Even if Iran does not make significant progress in its nuclear program, the political and economic pressure that is expected as a result of Tehran’s support for Hamas and the weakening relationship between Iran and the United States will increase the likelihood that the country will deepen and expand its nuclear program without crossing the 90 percent Rubicon. Iran will have no incentive to limit its nuclear program, given the pressure exerted on it from the West and the United States and the low probability of an agreement that will lift sanctions.
If pressure exerted on Iran is added via other means—sanctions on ballistic missiles and actions against Iran by the International Atomic Energy Agency’s Board of Governors—Tehran will not hesitate to take steps related to its nuclear program, such as limiting nuclear inspections as it has done in the past. Considering this option, the coming year may be characterized by an increase in tensions between the West and Iran over the latter’s advanced nuclear program, which may push Tehran towards 90 percent enrichment—not as a benchmark on its way to building a nuclear bomb, but as a move designed to discourage the international community from continuing to exert pressure.
The bottom line is that the Gaza war undermined the delicate relationship built between the United States and Iran in the last few months to probably an irreversible degree. This fact will have a significant impact on the prospect of an agreement regarding the Iranian nuclear file and introduces a severe instability dimension regarding Tehran’s nuclear program.

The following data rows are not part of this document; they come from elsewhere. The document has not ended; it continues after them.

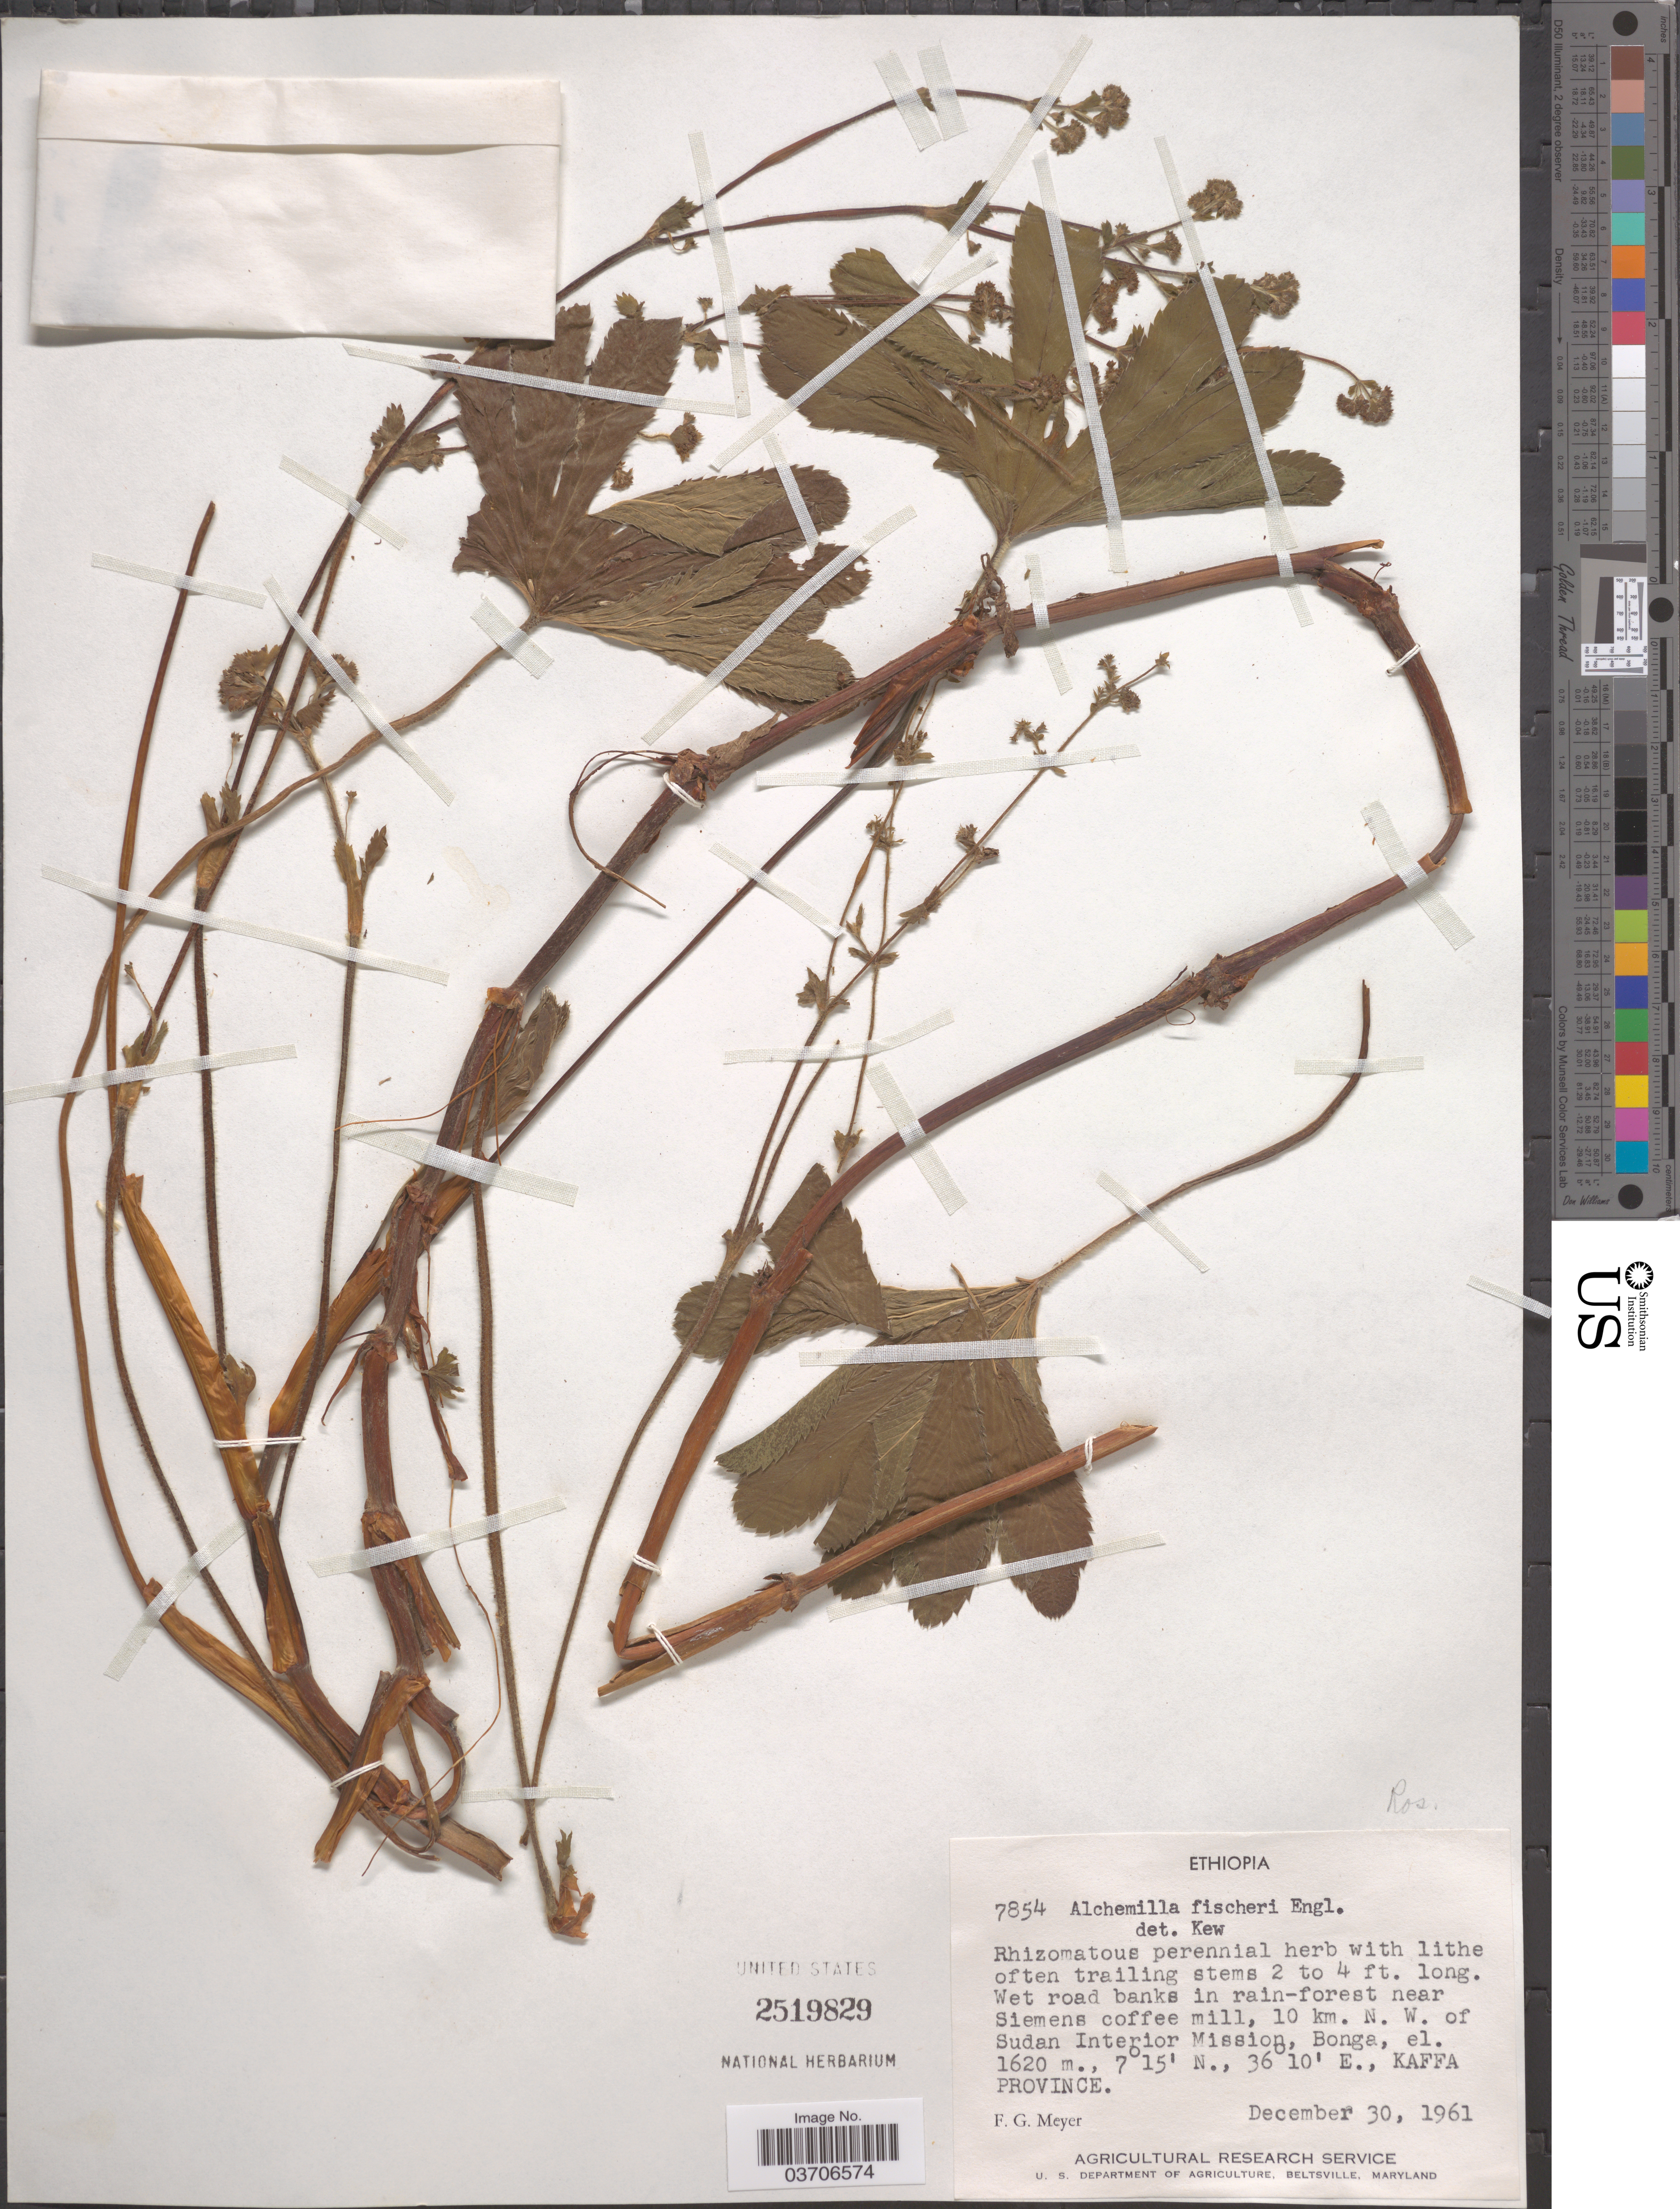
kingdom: Plantae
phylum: Tracheophyta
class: Magnoliopsida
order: Rosales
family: Rosaceae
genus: Alchemilla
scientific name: Alchemilla fischeri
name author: Engl.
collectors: F. G. Meyer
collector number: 7854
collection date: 1961-12-30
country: Ethiopia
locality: Wet road banks in rain-forest near Siemens coffee mill, 10 km. N. W. of Sudan Interior Mission, Bonga. Kaffa Province.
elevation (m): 1620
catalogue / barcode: US 2519829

It is likely that Tehran still understands the serious price it may pay if it moves towards a nuclear bomb, and the increased presence of the United States in the Middle East is terrible news for it. However, the immunity that Iran enjoys will only strengthen its assessment that, at present, there is no tangible threat to the regime and, thus, its nuclear program.
Danny Citrinowicz is a nonresident fellow with the Atlantic Council’s Middle East Programs. He previously served for twenty-five years in a variety of command positions units in Israel Defense Intelligence.